[Material for this exercise Boundary: Start]
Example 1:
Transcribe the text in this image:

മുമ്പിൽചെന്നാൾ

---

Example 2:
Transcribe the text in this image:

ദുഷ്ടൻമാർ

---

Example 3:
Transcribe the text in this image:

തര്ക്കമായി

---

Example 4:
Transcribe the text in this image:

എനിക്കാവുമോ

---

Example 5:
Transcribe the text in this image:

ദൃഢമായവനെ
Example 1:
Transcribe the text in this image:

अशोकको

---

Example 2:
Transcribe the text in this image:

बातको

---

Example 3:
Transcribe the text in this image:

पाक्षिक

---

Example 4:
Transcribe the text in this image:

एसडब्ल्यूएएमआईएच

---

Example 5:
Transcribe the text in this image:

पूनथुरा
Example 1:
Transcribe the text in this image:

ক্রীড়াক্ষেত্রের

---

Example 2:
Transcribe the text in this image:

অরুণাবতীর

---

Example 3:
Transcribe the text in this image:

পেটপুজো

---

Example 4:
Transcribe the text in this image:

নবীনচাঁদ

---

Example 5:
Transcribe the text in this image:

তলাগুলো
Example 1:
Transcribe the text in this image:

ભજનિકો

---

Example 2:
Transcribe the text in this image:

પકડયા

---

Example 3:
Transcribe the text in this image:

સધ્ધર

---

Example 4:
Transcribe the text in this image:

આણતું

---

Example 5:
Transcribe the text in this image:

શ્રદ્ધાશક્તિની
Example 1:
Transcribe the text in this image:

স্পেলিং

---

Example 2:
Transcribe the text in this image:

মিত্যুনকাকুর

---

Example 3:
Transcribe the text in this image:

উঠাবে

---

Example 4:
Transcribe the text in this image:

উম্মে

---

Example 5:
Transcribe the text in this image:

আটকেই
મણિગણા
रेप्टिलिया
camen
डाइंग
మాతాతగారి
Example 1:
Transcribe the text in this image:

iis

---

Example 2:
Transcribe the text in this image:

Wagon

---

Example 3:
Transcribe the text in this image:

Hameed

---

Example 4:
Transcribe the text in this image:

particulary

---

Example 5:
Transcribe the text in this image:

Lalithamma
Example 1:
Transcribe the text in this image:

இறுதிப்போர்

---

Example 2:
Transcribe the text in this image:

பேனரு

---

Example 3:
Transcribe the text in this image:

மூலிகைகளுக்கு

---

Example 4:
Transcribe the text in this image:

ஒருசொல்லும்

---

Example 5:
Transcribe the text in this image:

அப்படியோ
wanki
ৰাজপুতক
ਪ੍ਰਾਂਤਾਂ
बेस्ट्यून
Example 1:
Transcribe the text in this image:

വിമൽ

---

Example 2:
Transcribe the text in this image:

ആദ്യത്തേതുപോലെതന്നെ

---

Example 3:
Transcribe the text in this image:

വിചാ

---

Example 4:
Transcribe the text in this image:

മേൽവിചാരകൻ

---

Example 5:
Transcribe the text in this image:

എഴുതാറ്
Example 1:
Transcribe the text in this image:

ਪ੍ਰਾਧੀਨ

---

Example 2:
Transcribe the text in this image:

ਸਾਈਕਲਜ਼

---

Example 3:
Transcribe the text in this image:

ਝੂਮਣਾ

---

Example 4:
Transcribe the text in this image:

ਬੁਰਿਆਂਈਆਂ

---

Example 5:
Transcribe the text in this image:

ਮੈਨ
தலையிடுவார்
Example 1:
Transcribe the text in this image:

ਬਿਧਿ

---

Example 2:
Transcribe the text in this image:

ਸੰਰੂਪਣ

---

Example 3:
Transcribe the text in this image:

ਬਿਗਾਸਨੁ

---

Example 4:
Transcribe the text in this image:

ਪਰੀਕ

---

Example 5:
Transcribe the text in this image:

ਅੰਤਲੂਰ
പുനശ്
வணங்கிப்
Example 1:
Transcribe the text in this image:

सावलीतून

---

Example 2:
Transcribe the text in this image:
[Material for this exercise Boundary: End]
What needs to be done — Could you retype every record above exactly as written?

Task result —
Example 1:
Transcribe the text in this image:

മുമ്പിൽചെന്നാൾ

---

Example 2:
Transcribe the text in this image:

ദുഷ്ടൻമാർ

---

Example 3:
Transcribe the text in this image:

തര്ക്കമായി

---

Example 4:
Transcribe the text in this image:

എനിക്കാവുമോ

---

Example 5:
Transcribe the text in this image:

ദൃഢമായവനെ
Example 1:
Transcribe the text in this image:

अशोकको

---

Example 2:
Transcribe the text in this image:

बातको

---

Example 3:
Transcribe the text in this image:

पाक्षिक

---

Example 4:
Transcribe the text in this image:

एसडब्ल्यूएएमआईएच

---

Example 5:
Transcribe the text in this image:

पूनथुरा
Example 1:
Transcribe the text in this image:

ক্রীড়াক্ষেত্রের

---

Example 2:
Transcribe the text in this image:

অরুণাবতীর

---

Example 3:
Transcribe the text in this image:

পেটপুজো

---

Example 4:
Transcribe the text in this image:

নবীনচাঁদ

---

Example 5:
Transcribe the text in this image:

তলাগুলো
Example 1:
Transcribe the text in this image:

ભજનિકો

---

Example 2:
Transcribe the text in this image:

પકડયા

---

Example 3:
Transcribe the text in this image:

સધ્ધર

---

Example 4:
Transcribe the text in this image:

આણતું

---

Example 5:
Transcribe the text in this image:

શ્રદ્ધાશક્તિની
Example 1:
Transcribe the text in this image:

স্পেলিং

---

Example 2:
Transcribe the text in this image:

মিত্যুনকাকুর

---

Example 3:
Transcribe the text in this image:

উঠাবে

---

Example 4:
Transcribe the text in this image:

উম্মে

---

Example 5:
Transcribe the text in this image:

আটকেই
મણિગણા
रेप्टिलिया
camen
डाइंग
మాతాతగారి
Example 1:
Transcribe the text in this image:

iis

---

Example 2:
Transcribe the text in this image:

Wagon

---

Example 3:
Transcribe the text in this image:

Hameed

---

Example 4:
Transcribe the text in this image:

particulary

---

Example 5:
Transcribe the text in this image:

Lalithamma
Example 1:
Transcribe the text in this image:

இறுதிப்போர்

---

Example 2:
Transcribe the text in this image:

பேனரு

---

Example 3:
Transcribe the text in this image:

மூலிகைகளுக்கு

---

Example 4:
Transcribe the text in this image:

ஒருசொல்லும்

---

Example 5:
Transcribe the text in this image:

அப்படியோ
wanki
ৰাজপুতক
ਪ੍ਰਾਂਤਾਂ
बेस्ट्यून
Example 1:
Transcribe the text in this image:

വിമൽ

---

Example 2:
Transcribe the text in this image:

ആദ്യത്തേതുപോലെതന്നെ

---

Example 3:
Transcribe the text in this image:

വിചാ

---

Example 4:
Transcribe the text in this image:

മേൽവിചാരകൻ

---

Example 5:
Transcribe the text in this image:

എഴുതാറ്
Example 1:
Transcribe the text in this image:

ਪ੍ਰਾਧੀਨ

---

Example 2:
Transcribe the text in this image:

ਸਾਈਕਲਜ਼

---

Example 3:
Transcribe the text in this image:

ਝੂਮਣਾ

---

Example 4:
Transcribe the text in this image:

ਬੁਰਿਆਂਈਆਂ

---

Example 5:
Transcribe the text in this image:

ਮੈਨ
தலையிடுவார்
Example 1:
Transcribe the text in this image:

ਬਿਧਿ

---

Example 2:
Transcribe the text in this image:

ਸੰਰੂਪਣ

---

Example 3:
Transcribe the text in this image:

ਬਿਗਾਸਨੁ

---

Example 4:
Transcribe the text in this image:

ਪਰੀਕ

---

Example 5:
Transcribe the text in this image:

ਅੰਤਲੂਰ
പുനശ്
வணங்கிப்
Example 1:
Transcribe the text in this image:

सावलीतून

---

Example 2:
Transcribe the text in this image:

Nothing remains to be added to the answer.